-- Provided information follows --

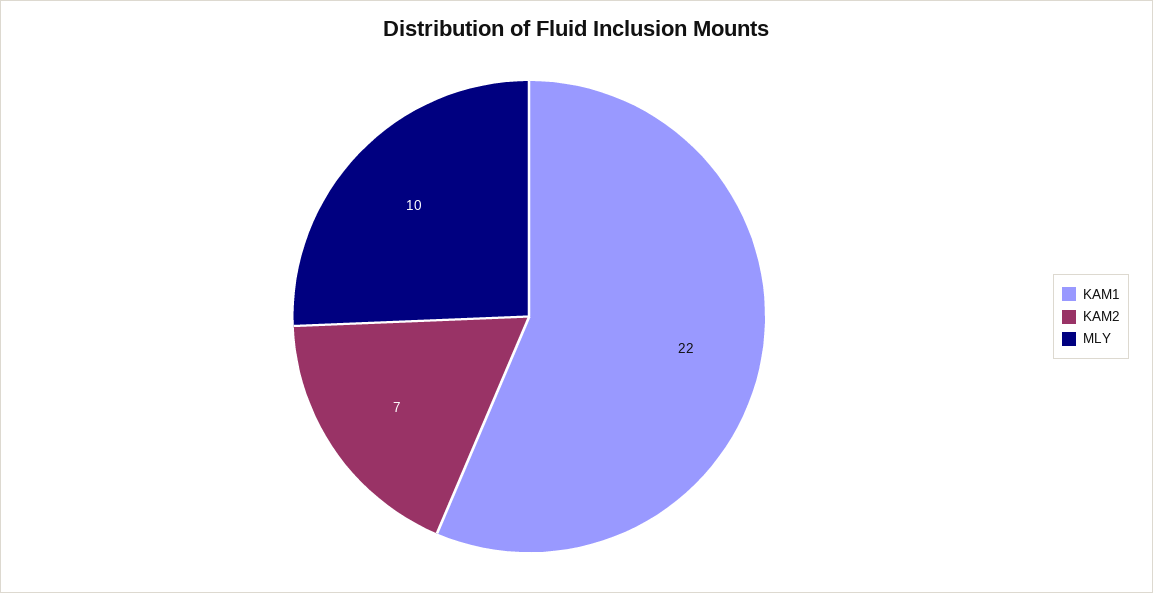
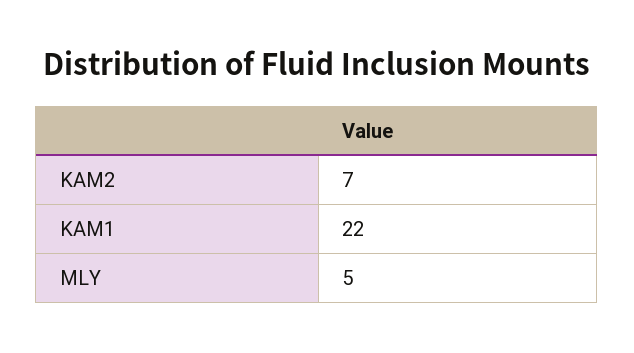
  {
    "KAM1": 22,
    "KAM2": 7,
-   "MLY": 10
+   "MLY": 5
  }

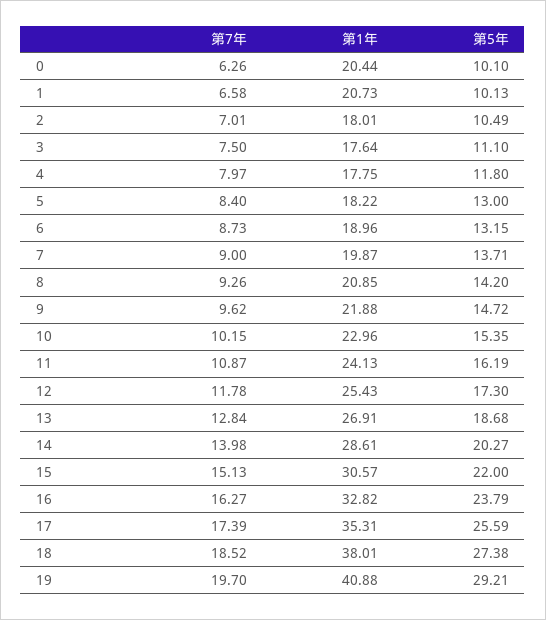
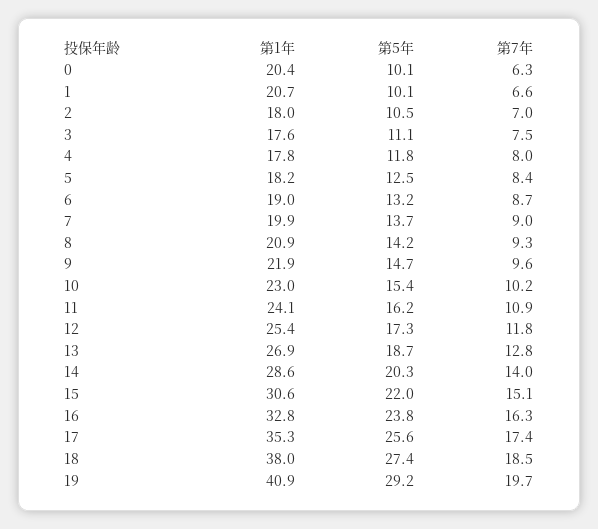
  {
    "第7年": {
      "0": 6.26,
      "1": 6.58,
      "2": 7.01,
      "3": 7.5,
      "4": 7.97,
      "5": 8.4,
      "6": 8.73,
      "7": 9,
      "8": 9.26,
      "9": 9.62,
      "10": 10.15,
      "11": 10.87,
      "12": 11.78,
      "13": 12.84,
      "14": 13.98,
      "15": 15.13,
      "16": 16.27,
      "17": 17.39,
      "18": 18.52,
      "19": 19.7
    },
    "第1年": {
      "0": 20.44,
      "1": 20.73,
      "2": 18.01,
      "3": 17.64,
      "4": 17.75,
      "5": 18.22,
      "6": 18.96,
      "7": 19.87,
      "8": 20.85,
      "9": 21.88,
      "10": 22.96,
      "11": 24.13,
      "12": 25.43,
      "13": 26.91,
      "14": 28.61,
      "15": 30.57,
      "16": 32.82,
      "17": 35.31,
      "18": 38.01,
      "19": 40.88
    },
    "第5年": {
      "0": 10.1,
      "1": 10.13,
      "2": 10.49,
      "3": 11.1,
      "4": 11.8,
-     "5": 13,
+     "5": 12.5,
      "6": 13.15,
      "7": 13.71,
      "8": 14.2,
      "9": 14.72,
      "10": 15.35,
      "11": 16.19,
      "12": 17.3,
      "13": 18.68,
      "14": 20.27,
      "15": 22,
      "16": 23.79,
      "17": 25.59,
      "18": 27.38,
      "19": 29.21
    }
  }

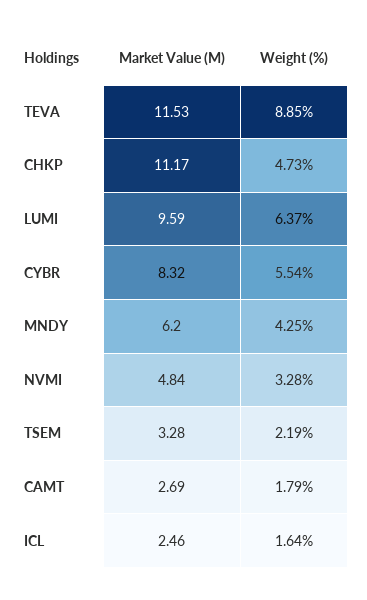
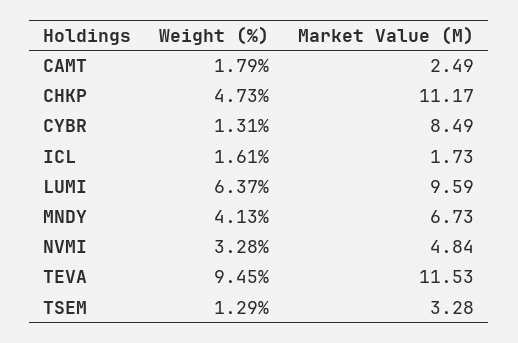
  {
    "Market Value (M)": {
      "TEVA": 11.53,
      "CHKP": 11.17,
      "LUMI": 9.59,
-     "CYBR": 8.32,
+     "CYBR": 8.49,
-     "MNDY": 6.2,
+     "MNDY": 6.73,
      "NVMI": 4.84,
      "TSEM": 3.28,
-     "CAMT": 2.69,
+     "CAMT": 2.49,
-     "ICL": 2.46
+     "ICL": 1.73
    },
    "Weight (%)": {
-     "TEVA": 8.85,
+     "TEVA": 9.45,
      "CHKP": 4.73,
      "LUMI": 6.37,
-     "CYBR": 5.54,
+     "CYBR": 1.31,
-     "MNDY": 4.25,
+     "MNDY": 4.13,
      "NVMI": 3.28,
-     "TSEM": 2.19,
+     "TSEM": 1.29,
      "CAMT": 1.79,
-     "ICL": 1.64
+     "ICL": 1.61
    }
  }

-- Provided information concluded --

Task - Without the pictures, give back every record precisely as shown.

Output of the exercise -
  {
    "KAM1": 22,
    "KAM2": 7,
-   "MLY": 10
+   "MLY": 5
  }

  {
    "第7年": {
      "0": 6.26,
      "1": 6.58,
      "2": 7.01,
      "3": 7.5,
      "4": 7.97,
      "5": 8.4,
      "6": 8.73,
      "7": 9,
      "8": 9.26,
      "9": 9.62,
      "10": 10.15,
      "11": 10.87,
      "12": 11.78,
      "13": 12.84,
      "14": 13.98,
      "15": 15.13,
      "16": 16.27,
      "17": 17.39,
      "18": 18.52,
      "19": 19.7
    },
    "第1年": {
      "0": 20.44,
      "1": 20.73,
      "2": 18.01,
      "3": 17.64,
      "4": 17.75,
      "5": 18.22,
      "6": 18.96,
      "7": 19.87,
      "8": 20.85,
      "9": 21.88,
      "10": 22.96,
      "11": 24.13,
      "12": 25.43,
      "13": 26.91,
      "14": 28.61,
      "15": 30.57,
      "16": 32.82,
      "17": 35.31,
      "18": 38.01,
      "19": 40.88
    },
    "第5年": {
      "0": 10.1,
      "1": 10.13,
      "2": 10.49,
      "3": 11.1,
      "4": 11.8,
-     "5": 13,
+     "5": 12.5,
      "6": 13.15,
      "7": 13.71,
      "8": 14.2,
      "9": 14.72,
      "10": 15.35,
      "11": 16.19,
      "12": 17.3,
      "13": 18.68,
      "14": 20.27,
      "15": 22,
      "16": 23.79,
      "17": 25.59,
      "18": 27.38,
      "19": 29.21
    }
  }

  {
    "Market Value (M)": {
      "TEVA": 11.53,
      "CHKP": 11.17,
      "LUMI": 9.59,
-     "CYBR": 8.32,
+     "CYBR": 8.49,
-     "MNDY": 6.2,
+     "MNDY": 6.73,
      "NVMI": 4.84,
      "TSEM": 3.28,
-     "CAMT": 2.69,
+     "CAMT": 2.49,
-     "ICL": 2.46
+     "ICL": 1.73
    },
    "Weight (%)": {
-     "TEVA": 8.85,
+     "TEVA": 9.45,
      "CHKP": 4.73,
      "LUMI": 6.37,
-     "CYBR": 5.54,
+     "CYBR": 1.31,
-     "MNDY": 4.25,
+     "MNDY": 4.13,
      "NVMI": 3.28,
-     "TSEM": 2.19,
+     "TSEM": 1.29,
      "CAMT": 1.79,
-     "ICL": 1.64
+     "ICL": 1.61
    }
  }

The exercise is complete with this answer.